Here's our mid-January Round-up of articles on investing and personal finance. We hope you find them interesting and helpful.
- Rationality in investing (Ashby Daniels, Retirement Field Guide). Rational long-term decisions can't be made based on irrational short-term market moves.
- Something of value (PDF) (Howard Marks, Oaktree Capital). In his latest memo to clients, Marks argues that making a sharp delineation between Growth and Value approaches to investing isn't "essential, natural, or helpful, especially in the complex world in which we find ourselves today."
- Charted: How the S&P 500 generated fantastic returns in a tough year (How Much). The year that was. We'll probably never see another like it.

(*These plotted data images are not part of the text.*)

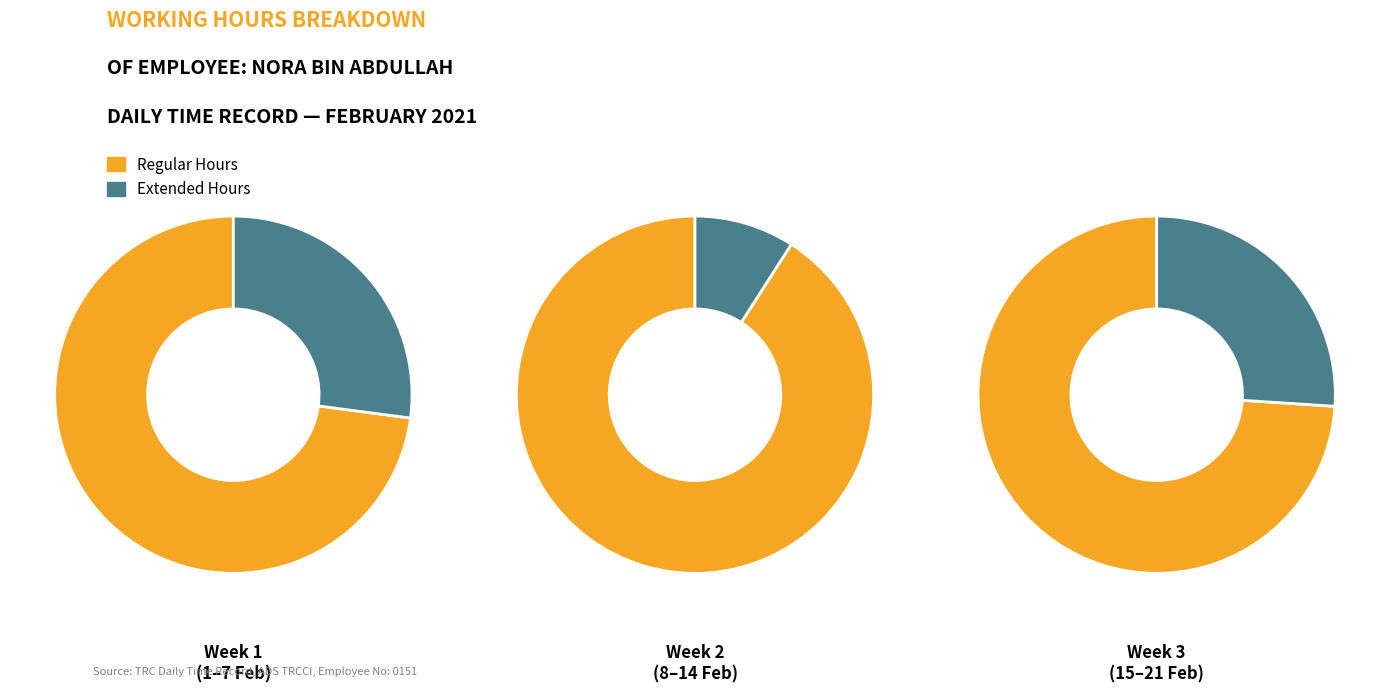

Is it true that Mon is 6% of the pie?

False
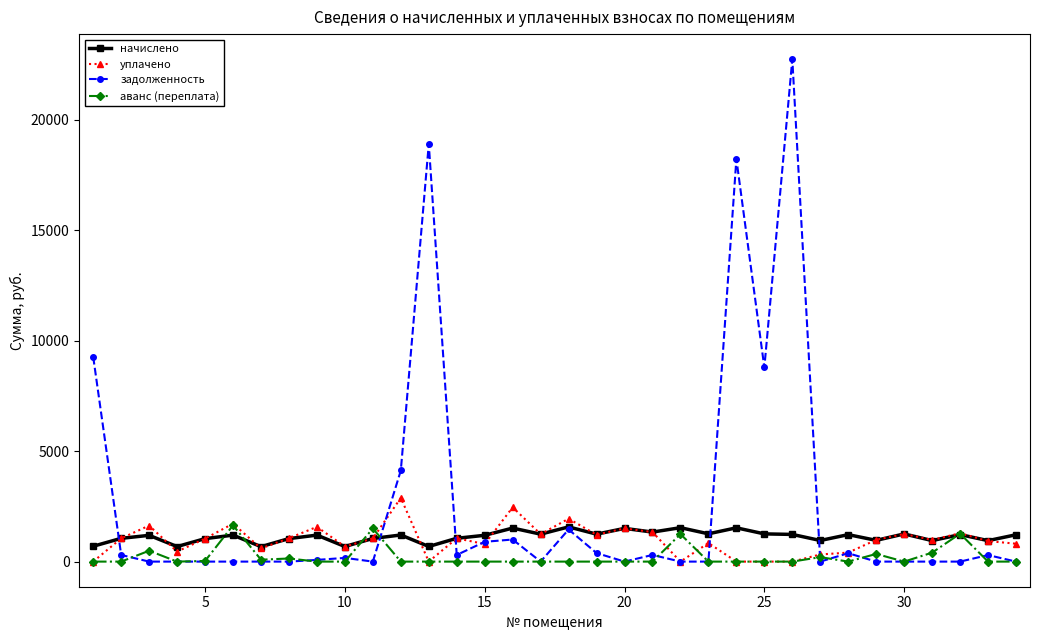

What is the greatest value displayed?

22747.3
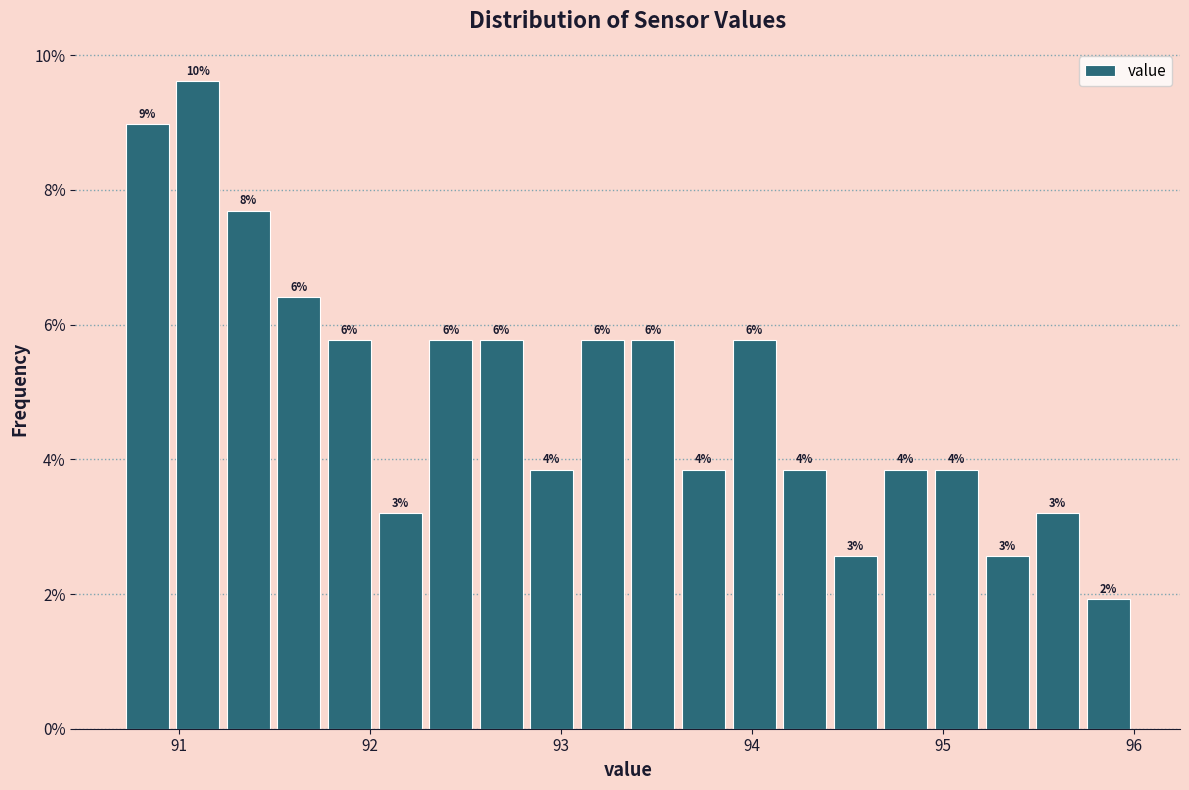

Around what value on the x-axis is the tallest bar? Give the approximate position of its centre, as read against the axis.

91.1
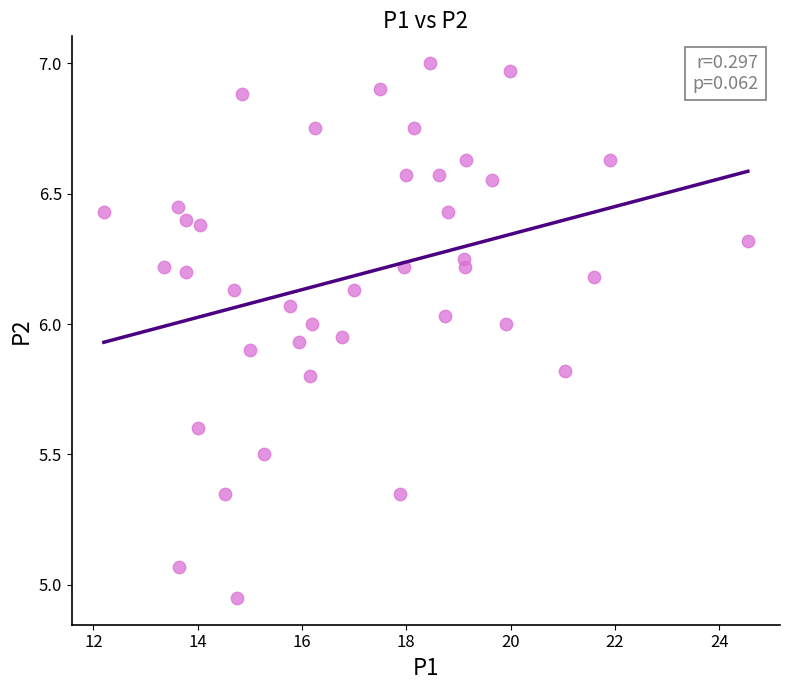

What is the range of X values (max minus min)?

12.4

- It's time to prepare for markets & the economy to get weird (Ben Carlson, A Wealth of Common Sense). "Here's the problem for those who think the current cornucopia of easy monetary and easy fiscal policy can last forever: Something has to give."
- When and how should investors make forecasts? (Joe Wiggins, Behavioural Investment). "Even the biggest sceptic of the folly of market and economic predictions is inevitably expressing views about the future when making an investment decision." (Wiggins is British, hence the non-American spellings.)
- Third stimulus check update: Biden calls for $1,400 payments as part of $1.9 trillion relief package (Kiplinger). A trillion here, a trillion there...
- Drawing it down (Brian White, Humble Dollar). Three approaches to setting an annual spending level in retirement.
- If you aren't thrilled with your Medicare Advantage Plan, now is the time to swap it or drop it (CNBC). The window for modifying coverage runs from January 1 through March 31.
- When Roth conversions are the right move – and when they aren't (Mark Kenney, Kiplinger). The answer to every tax-related question begins with the words, "It depends."
- Lost passwords lock millionaires out of their Bitcoin fortunes (New York Times). I can't imagine being in this situation.